Study report according to OECD Guideline 111 and EU Method C.7 considering the hydrolysis potential of diphenyl methylphosphonate. The half-lives will decrease with higher pH values.
Calculation with HYDROWIN v2.00 (EPIWIN software by US-EPA): detected hydrolysable substance class: Phosphorus ester. The half-lives will decrease with higher pH values.

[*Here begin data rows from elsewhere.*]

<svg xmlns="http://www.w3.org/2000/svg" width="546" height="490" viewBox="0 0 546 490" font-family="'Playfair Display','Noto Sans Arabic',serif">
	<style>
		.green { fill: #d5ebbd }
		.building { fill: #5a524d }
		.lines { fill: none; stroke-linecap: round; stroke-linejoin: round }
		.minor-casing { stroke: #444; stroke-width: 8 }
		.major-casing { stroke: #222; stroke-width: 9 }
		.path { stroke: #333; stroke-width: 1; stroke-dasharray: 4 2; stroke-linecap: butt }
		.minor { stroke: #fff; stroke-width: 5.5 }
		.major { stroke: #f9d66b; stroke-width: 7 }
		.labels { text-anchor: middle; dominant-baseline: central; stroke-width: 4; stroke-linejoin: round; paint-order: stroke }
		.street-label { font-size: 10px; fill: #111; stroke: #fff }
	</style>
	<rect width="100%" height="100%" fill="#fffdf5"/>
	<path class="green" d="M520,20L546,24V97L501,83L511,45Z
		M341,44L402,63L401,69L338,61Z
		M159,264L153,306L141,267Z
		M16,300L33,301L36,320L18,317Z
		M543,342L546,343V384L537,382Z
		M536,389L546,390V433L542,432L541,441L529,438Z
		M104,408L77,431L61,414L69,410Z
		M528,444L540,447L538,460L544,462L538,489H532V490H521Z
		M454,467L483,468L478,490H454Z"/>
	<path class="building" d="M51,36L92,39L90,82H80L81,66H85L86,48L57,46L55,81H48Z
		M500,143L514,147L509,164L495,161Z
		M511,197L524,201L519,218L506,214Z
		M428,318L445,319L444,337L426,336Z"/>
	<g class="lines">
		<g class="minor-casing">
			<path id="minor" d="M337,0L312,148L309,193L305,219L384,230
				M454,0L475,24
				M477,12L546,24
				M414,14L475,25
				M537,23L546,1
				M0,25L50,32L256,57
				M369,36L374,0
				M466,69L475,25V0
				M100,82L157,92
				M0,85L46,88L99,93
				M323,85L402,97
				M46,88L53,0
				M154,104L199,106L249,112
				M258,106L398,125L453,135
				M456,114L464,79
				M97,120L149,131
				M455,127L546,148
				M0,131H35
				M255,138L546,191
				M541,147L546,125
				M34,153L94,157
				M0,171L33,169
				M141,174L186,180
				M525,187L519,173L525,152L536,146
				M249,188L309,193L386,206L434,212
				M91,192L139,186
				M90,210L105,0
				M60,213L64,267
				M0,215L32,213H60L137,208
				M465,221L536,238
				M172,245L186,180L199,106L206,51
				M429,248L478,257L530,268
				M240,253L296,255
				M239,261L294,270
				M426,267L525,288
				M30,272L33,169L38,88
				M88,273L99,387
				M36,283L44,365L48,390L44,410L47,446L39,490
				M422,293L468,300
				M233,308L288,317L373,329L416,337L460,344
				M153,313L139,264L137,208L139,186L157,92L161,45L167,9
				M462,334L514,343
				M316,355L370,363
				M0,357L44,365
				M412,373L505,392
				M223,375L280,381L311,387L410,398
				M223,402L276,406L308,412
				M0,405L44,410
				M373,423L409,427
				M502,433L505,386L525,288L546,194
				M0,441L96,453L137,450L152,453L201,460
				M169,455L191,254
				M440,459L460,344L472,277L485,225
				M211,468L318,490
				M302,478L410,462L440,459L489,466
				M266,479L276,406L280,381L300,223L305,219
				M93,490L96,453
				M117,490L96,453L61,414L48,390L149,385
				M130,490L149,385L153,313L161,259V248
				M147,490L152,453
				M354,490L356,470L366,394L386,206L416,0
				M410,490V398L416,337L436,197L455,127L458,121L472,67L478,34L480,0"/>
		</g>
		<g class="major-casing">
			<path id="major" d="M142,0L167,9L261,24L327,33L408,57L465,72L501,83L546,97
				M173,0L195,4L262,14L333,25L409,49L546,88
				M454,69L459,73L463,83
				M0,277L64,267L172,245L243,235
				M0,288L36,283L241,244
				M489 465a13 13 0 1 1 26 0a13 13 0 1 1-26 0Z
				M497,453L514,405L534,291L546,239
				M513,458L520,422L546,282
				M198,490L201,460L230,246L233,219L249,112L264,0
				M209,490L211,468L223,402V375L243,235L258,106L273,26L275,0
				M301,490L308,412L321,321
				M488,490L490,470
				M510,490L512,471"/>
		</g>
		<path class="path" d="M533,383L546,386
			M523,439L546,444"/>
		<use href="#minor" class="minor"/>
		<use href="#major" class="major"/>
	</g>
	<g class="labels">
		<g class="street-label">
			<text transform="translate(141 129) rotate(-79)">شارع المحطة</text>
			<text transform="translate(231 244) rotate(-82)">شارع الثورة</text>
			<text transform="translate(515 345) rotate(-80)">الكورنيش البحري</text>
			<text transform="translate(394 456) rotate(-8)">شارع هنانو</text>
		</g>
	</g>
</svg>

Key value for chemical safety assessment

Half-life for hydrolysis:
149 d
at the temperature of:
25 °C

Additional information

The hydrolysis potential of the test substance is described by one study report (key study) as well as by an estimation with the computer program named HYDROWIN v2.00 (supporting study). In the following, available results are reported:

In accordance with GLP compliance, an assessment of hydrolytic stability was carried out using a procedure designed to be compatible with EU Method C.7 Abiotic Degradation, Hydrolysis as a Function of pH of Commission Regulation (EC) No 440/2008 of 30 May 2008 and Method 111 of the OECD Guidelines for Testing of Chemicals, 13 April 2004. The test item is dissolved in an aqueous solution at a specific pH value and incubated in the dark and at a specific temperature, in a water bath thermostated at the specific temperature with a maximum deviation of ± 0.5 °C. The concentration of the test item is determined as a function of time, using a suitable analytical method. In the case of decreasing concentrations, the logarithms of the concentrations are plotted against time (log10 (ct)). If the plot is a straight line, the reaction is considered to be of (pseudo-) first order. The rate constant and the half-life time are then calculated using the slope. From data generated at differing temperatures for any single pH, an estimation of the rate constant and half-life at 25 °C is determined by the use of the Arrhenius relationship. At pH 4 the test substance can be regarded as stable at an ambient temperature of 25 °C (half-life greater than 1 year). At pH 7 the estimated half-life at 25 °C amounts 149 days with a hydrolysis rate constant of 1.94 E-4/h. At pH 9 the estimated half-life at 25 °C amounts 33 hours with a hydrolysis rate constant of 2.10 E-2/h. Thus, the higher the pH value (thus the more alkaline the environment), the lower the half-lives for diphenyl methylphosphonate. Besides, further information is given by the supporting study.

Considering the supporting study, the hydrolysis potential of the test substance was determined by the computer program HYDROWIN v2.00 (EPIWIN software) of US-EPA (Chemservice S.A., 2011). The program estimates the hydrolysis rate constants for specific organic classes and, furthermore, a chemical´s half-live under typical environmental conditions is also determined.Only hydrolysis properties of esters, carbamates, epoxides, halomethanes (containing 1-3 halogens), specific alkyl halides and phosphorous esters can be estimated, since these are specific organic classes, which are able to undergo hydrolysis. When present, various hydrolysable compound-types will be identified.The prediction for the test substance indicated that "phosphorous ester" was detected as hydrolysable substance class. The higher the pH value (thus the more alkaline the environment), the lower the half-lives for this type of chemicals. For example: the half-life at pH 4 will be around 378 years, at pH 8 it will be about 14 days and at pH 10 it is predicted as about 3.3 days.

In conclusion, both the key and the supporting study determine comparable results. The higher the pH value, the lower the half-lives of diphenyl methylphosphonate.